* EXERCISE INSTRUCTIONS *
Identify each line of the records below that contains the string "Game", and copy every such line in full. The match is case-sensitive.

*** PROVIDED DATA Section Begins ***

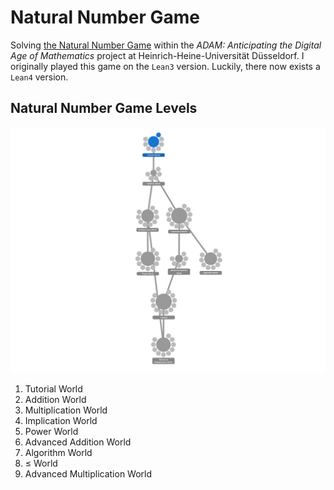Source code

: # Natural Number Game

Solving [the Natural Number Game](https://adam.math.hhu.de/#/g/leanprover-community/nng4) within the *ADAM: Anticipating the Digital Age of Mathematics* project at Heinrich-Heine-Universität Düsseldorf. I originally played this game on the `Lean3` version. Luckily, there now exists a `Lean4` version.

## Natural Number Game Levels
![Natural Number Game Worlds Map](./natural_number_game_worlds.png)

1. Tutorial World
2. Addition World
3. Multiplication World
4. Implication World
5. Power World
6. Advanced Addition World
7. Algorithm World
8. $\leq$ World
9. Advanced Multiplication World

*** PROVIDED DATA Section Ends ***

* EXERCISE ANSWER *
: # Natural Number Game
Solving [the Natural Number Game](https://adam.math.hhu.de/#/g/leanprover-community/nng4) within the *ADAM: Anticipating the Digital Age of Mathematics* project at Heinrich-Heine-Universität Düsseldorf. I originally played this game on the `Lean3` version. Luckily, there now exists a `Lean4` version.
## Natural Number Game Levels
![Natural Number Game Worlds Map](./natural_number_game_worlds.png)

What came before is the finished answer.